Stability of the crystals over time. Top: NaCl crystals with iron inclusions (fortified crystals); bottom: NaCl core–shell protected fortified crystals. Storage time: (a) initial state, (b,d) 1, and (c,e) 18 months. Scale bar 2 mm.

Conclusions

In this paper, we have investigated how iron in a water-soluble form can be incorporated into NaCl crystals from a mixed NaCl and FeCl3 solution to make iron-fortified table salts. We find that high loads (500–4000 mg·kg–1) of iron can be incorporated in a controlled way in NaCl crystals by using its propensity to embed primary liquid inclusions during growth. The inclusion density can be controlled while keeping the size distribution constant by tuning the evaporation rate during the solution crystallization process: the inclusion density increases when crystallization occurs at low RH (high evaporation rate). We also show that liquid inclusions can be drastically reduced by stirring the solution as the latter leads to smaller crystals and promotes symmetrical growth due to convection. The inclusion morphology is found by confocal Raman microscopy to evolve toward a plate-like shape as their size increases.
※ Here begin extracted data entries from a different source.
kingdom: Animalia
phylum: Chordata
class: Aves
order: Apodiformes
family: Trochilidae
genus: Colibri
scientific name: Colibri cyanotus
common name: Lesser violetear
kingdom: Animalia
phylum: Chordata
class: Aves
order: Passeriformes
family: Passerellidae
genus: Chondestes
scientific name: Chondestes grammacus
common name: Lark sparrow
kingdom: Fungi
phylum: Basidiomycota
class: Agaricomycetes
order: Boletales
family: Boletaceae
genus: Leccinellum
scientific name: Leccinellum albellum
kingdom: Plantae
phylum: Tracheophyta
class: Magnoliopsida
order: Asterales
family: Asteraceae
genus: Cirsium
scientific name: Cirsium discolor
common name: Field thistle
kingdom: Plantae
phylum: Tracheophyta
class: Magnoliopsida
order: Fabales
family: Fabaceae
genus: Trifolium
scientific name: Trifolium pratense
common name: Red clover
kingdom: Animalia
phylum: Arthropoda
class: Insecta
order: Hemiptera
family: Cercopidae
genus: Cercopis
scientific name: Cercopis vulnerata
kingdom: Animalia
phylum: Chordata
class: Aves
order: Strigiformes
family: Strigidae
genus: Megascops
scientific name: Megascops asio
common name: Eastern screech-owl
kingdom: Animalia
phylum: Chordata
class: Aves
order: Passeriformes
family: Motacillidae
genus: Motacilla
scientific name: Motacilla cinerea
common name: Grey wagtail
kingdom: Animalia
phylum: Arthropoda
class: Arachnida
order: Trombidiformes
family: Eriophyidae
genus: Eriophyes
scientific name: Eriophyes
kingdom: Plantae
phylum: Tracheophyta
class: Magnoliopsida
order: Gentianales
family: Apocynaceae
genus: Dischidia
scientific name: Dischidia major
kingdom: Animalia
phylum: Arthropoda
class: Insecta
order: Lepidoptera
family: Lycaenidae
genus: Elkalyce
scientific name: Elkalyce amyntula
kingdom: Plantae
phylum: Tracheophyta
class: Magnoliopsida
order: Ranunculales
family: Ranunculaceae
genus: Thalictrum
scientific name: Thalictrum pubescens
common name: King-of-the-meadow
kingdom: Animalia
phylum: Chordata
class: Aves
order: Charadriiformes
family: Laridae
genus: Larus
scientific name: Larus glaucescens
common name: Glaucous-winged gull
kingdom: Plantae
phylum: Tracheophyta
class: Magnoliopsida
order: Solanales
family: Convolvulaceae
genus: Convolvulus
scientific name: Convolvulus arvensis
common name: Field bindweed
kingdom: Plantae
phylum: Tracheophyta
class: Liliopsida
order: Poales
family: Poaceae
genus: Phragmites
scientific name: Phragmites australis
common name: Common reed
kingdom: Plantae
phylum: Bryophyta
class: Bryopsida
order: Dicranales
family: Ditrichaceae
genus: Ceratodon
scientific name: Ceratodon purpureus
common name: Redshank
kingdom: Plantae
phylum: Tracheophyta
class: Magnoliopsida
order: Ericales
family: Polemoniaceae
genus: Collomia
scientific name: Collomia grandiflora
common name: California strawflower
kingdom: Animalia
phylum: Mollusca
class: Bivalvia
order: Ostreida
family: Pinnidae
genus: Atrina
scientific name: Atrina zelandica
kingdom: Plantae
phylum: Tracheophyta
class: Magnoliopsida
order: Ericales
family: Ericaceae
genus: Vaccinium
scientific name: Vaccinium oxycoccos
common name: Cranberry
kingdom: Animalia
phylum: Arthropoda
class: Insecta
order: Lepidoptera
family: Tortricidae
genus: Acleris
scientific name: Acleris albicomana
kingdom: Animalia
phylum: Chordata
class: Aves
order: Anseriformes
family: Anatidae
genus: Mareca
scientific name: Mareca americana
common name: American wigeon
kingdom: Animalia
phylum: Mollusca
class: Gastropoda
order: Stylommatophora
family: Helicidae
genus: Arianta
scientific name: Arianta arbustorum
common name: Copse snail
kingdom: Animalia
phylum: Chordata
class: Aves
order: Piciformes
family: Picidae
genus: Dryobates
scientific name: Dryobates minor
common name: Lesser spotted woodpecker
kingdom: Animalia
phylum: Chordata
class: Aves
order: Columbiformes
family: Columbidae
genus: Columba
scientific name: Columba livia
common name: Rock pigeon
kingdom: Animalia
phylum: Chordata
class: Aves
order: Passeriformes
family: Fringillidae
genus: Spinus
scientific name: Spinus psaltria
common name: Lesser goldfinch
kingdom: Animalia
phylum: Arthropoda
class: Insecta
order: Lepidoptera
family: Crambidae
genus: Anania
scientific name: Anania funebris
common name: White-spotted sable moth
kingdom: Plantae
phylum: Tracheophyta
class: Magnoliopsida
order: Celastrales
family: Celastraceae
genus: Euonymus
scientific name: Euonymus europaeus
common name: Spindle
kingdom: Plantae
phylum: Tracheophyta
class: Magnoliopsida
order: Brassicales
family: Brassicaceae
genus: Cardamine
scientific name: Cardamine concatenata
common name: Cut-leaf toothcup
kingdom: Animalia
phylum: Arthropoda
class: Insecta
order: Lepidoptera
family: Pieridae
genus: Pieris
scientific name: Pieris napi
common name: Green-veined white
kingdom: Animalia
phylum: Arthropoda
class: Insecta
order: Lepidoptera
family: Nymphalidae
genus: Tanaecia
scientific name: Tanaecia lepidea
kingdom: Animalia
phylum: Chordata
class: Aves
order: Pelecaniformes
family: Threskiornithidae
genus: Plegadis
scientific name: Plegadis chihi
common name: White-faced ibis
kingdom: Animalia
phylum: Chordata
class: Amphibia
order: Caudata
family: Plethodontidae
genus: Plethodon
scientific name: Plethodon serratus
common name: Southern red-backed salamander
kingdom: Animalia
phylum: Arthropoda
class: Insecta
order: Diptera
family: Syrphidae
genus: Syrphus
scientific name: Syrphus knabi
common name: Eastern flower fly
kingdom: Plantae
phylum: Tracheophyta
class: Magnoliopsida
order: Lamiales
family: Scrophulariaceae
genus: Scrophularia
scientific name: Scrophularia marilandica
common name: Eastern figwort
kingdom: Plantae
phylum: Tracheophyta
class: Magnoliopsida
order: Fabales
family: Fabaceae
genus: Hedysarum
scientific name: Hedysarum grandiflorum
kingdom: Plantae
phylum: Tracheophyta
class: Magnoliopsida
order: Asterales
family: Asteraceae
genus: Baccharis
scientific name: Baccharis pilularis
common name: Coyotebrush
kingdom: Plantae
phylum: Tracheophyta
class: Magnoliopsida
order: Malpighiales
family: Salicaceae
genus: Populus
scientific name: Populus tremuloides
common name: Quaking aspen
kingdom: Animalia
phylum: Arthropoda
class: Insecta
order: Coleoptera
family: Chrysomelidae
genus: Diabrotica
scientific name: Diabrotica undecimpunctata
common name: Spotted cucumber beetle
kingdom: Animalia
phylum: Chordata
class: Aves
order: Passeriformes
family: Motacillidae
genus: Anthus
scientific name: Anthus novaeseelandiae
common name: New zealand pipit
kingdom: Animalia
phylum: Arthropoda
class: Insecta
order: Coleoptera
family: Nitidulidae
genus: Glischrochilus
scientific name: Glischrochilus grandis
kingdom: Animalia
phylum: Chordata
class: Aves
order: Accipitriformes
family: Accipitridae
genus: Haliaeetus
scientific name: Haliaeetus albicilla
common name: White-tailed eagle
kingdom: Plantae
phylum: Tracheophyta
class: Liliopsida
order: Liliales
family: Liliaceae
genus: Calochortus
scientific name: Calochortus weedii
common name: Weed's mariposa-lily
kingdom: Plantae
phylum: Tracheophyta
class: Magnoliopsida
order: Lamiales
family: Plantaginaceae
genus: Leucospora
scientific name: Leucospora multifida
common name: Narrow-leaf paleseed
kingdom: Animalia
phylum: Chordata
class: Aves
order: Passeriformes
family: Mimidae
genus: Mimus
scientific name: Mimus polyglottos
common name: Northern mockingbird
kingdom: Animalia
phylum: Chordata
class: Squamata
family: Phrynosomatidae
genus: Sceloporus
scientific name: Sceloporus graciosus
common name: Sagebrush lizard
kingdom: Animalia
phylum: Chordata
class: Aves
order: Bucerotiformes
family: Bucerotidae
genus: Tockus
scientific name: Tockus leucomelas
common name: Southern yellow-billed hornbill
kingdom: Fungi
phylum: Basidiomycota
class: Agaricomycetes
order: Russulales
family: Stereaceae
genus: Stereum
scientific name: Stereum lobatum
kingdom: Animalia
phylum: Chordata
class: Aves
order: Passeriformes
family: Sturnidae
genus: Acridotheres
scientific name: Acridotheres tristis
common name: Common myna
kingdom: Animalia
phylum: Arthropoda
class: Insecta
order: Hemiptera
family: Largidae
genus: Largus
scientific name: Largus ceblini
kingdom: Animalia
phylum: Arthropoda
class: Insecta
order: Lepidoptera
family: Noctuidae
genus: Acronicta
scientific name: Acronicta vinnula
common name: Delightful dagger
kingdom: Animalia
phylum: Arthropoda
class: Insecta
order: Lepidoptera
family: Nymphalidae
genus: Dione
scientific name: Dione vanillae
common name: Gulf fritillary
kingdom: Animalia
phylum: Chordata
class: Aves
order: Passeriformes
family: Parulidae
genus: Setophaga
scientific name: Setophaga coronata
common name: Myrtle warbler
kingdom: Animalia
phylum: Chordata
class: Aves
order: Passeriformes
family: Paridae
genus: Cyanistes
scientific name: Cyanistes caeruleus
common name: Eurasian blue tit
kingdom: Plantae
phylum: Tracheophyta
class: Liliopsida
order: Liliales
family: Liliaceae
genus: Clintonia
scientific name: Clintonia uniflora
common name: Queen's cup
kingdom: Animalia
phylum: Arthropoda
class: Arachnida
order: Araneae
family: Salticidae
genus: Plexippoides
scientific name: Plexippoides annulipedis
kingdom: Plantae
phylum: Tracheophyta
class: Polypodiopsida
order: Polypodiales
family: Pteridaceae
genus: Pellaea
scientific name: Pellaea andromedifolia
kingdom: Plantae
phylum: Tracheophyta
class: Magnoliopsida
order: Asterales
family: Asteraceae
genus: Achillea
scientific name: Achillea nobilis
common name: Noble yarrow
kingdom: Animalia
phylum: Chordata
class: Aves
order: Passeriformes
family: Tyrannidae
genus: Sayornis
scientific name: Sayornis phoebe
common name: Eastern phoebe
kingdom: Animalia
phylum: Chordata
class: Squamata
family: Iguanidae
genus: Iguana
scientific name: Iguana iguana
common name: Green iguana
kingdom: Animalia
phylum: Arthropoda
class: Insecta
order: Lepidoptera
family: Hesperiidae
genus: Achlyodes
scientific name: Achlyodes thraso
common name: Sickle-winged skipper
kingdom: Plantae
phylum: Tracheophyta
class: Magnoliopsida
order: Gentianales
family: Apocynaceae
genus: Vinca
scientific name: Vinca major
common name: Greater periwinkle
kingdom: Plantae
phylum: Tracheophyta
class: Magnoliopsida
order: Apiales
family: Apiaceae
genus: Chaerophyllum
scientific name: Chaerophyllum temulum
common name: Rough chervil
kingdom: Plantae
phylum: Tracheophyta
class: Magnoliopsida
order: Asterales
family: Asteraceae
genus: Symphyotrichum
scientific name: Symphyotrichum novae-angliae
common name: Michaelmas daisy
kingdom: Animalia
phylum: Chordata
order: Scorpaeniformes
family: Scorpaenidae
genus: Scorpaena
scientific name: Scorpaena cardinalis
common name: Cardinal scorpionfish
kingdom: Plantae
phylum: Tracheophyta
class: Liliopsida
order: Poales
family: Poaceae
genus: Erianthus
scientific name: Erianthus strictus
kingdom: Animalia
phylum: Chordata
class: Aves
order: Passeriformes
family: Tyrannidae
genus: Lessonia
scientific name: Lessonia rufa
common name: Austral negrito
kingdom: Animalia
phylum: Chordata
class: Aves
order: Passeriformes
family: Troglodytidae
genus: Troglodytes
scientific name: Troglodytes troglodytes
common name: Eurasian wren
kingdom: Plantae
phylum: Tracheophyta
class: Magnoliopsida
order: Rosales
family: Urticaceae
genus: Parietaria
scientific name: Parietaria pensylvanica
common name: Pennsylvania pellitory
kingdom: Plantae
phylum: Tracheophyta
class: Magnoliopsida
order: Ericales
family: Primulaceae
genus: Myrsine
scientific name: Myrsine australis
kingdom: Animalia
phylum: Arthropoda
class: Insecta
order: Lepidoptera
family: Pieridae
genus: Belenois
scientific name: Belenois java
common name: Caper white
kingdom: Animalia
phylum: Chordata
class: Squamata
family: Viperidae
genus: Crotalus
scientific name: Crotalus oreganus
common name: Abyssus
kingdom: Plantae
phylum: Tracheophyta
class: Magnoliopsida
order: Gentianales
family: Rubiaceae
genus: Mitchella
The iron-containing NaCl salt obtained in this way is shown to be stable up to 18 months in ambient conditions (RH = 60%/T = 20 °C). A core–shell strategy is shown to be a simple and efficient way to reinforce even more the stability of the products. Finally, as the formation of inclusions does not rely specifically on iron, their role as iron carriers described in this work could be generalized to the delivery of other types of micronutrients.